4 Perubahan teknologi dalam hal ini teknologi varietas unggul baru tidak serta merta membuat distribusi pendapatan makin tidak merata. Hal ini diakibatkan karena adanya pengalihan kegiatan dalam suatu rumahtangga petani jagung. Pengalihan kegiatan dari usahatani jagung ke usahatani selain jagung maupun kegiatan luar usahatani (non pertanian) menjadikan distribusi pendapatan merata pada rumahtangga petani jagung di Gorontalo. Jadi introduksi dan adopsi teknologi varietas jagung unggul baru tidak berdampak terhadap disparitas pendapatan rumahtangga petani.

Saran Implikasi Kebijakan

1 Masih terdapat peluang untuk meningkatkan efisiensi baik pada usahatani varietas unggul baru maupun pada varietas unggul lama untuk mencapai efisiensi usahatani maksimum. Peningkatan efisien dapat dilakukan melalui peningkatan manajemen usahatani baik teknis maupun kapabilitas manajerial petani.

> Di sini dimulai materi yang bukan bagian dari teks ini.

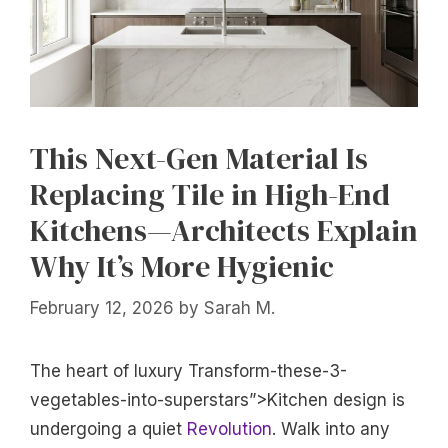
This Next-Gen Material Is
Replacing Tile in High-End
Kitchens—Architects Explain
Why It’s More Hygienic
February 12, 2026
by
Sarah M.
The heart of luxury Transform-these-3-
vegetables-into-superstars”>Kitchen design is
undergoing a quiet
Revolution
. Walk into any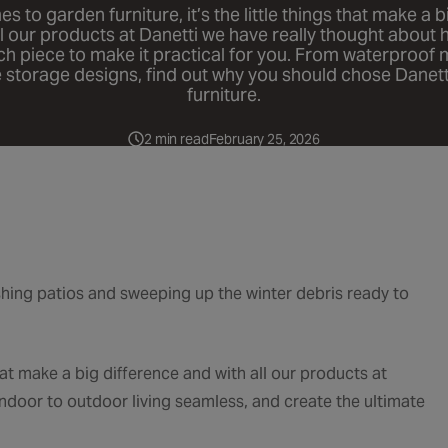
 to garden furniture, it’s the little things that make a 
ll our products at Danetti we have really thought about
ch piece to make it practical for you. From waterproof m
 storage designs, find out why you should chose Danett
furniture.
2 min read
February 25, 2026
hing patios and sweeping up the winter debris ready to
 that make a big difference and with all our products at
door to outdoor living seamless, and create the ultimate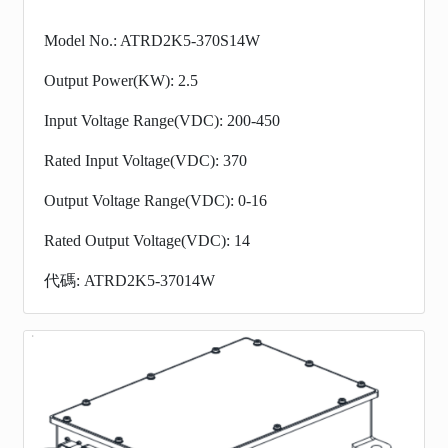
Model No.: ATRD2K5-370S14W
Output Power(KW): 2.5
Input Voltage Range(VDC): 200-450
Rated Input Voltage(VDC): 370
Output Voltage Range(VDC): 0-16
Rated Output Voltage(VDC): 14
代碼: ATRD2K5-37014W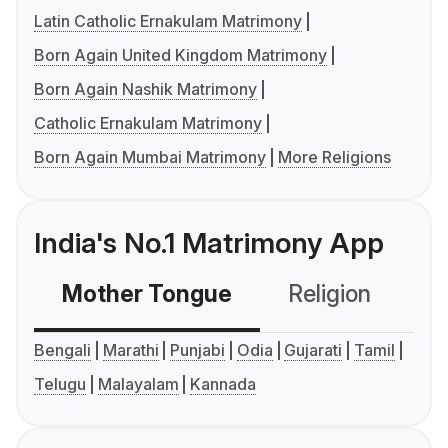
Latin Catholic Ernakulam Matrimony
Born Again United Kingdom Matrimony
Born Again Nashik Matrimony
Catholic Ernakulam Matrimony
Born Again Mumbai Matrimony
More Religions
India's No.1 Matrimony App
Mother Tongue
Religion
C
Bengali
Marathi
Punjabi
Odia
Gujarati
Tamil
Telugu
Malayalam
Kannada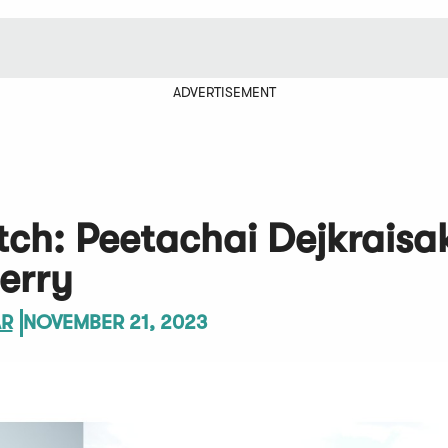
ADVERTISEMENT
tch: Peetachai Dejkraisa
erry
AR
NOVEMBER 21, 2023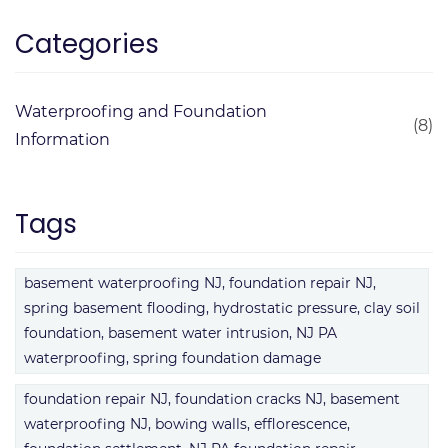
Categories
Waterproofing and Foundation
(8)
Information
Tags
basement waterproofing NJ, foundation repair NJ,
spring basement flooding, hydrostatic pressure, clay soil
foundation, basement water intrusion, NJ PA
waterproofing, spring foundation damage
foundation repair NJ, foundation cracks NJ, basement
waterproofing NJ, bowing walls, efflorescence,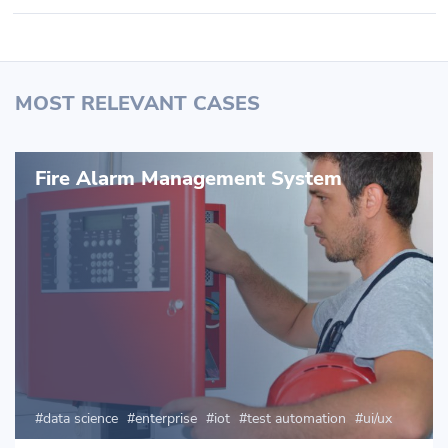
MOST RELEVANT CASES
Fire Alarm Management System
data science
enterprise
iot
test automation
ui/ux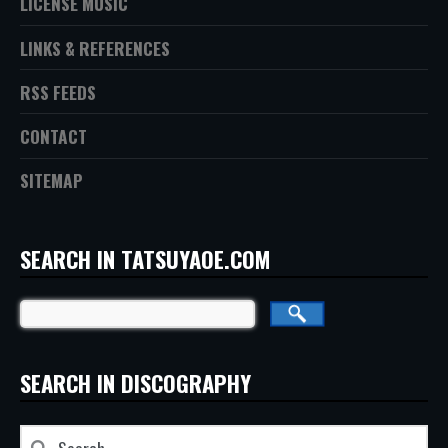
LICENSE MUSIC
LINKS & REFERENCES
RSS FEEDS
CONTACT
SITEMAP
SEARCH IN TATSUYAOE.COM
SEARCH IN DISCOGRAPHY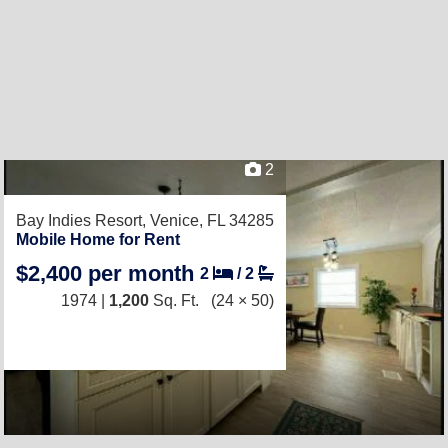
2
Bay Indies Resort,
Venice, FL 34285
Mobile Home for Rent
$2,400 per month
2
/
2
1974 |
1,200
Sq. Ft.
(24 × 50)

2 Dibutuhkan ketersediaan dan akses kesempatan kerja dari luar usahatani jagung (khususnya non pertanian) melalui dukungan sarana dan prasarana, peningkatan kapasitas tenaga kerja dalam rangka akselerasi diversifikasi dan peningkatan pendapatan rumahtangga petani berlahan sempit.

3 Ketersediaan dan akses lahan serta kapital dalam menunjang peranan penting adopsi teknologi dan peningkatan pendapatan usahatani jagung dan pendapatan rumahtangga petani secara agregat. Ketersediaan dan akses kesempatan kerja serta berusaha di luar usahatani jagung dan non pertanian merupakan instrumen penting dalam peningkatan pendapatan rumahtangga petani.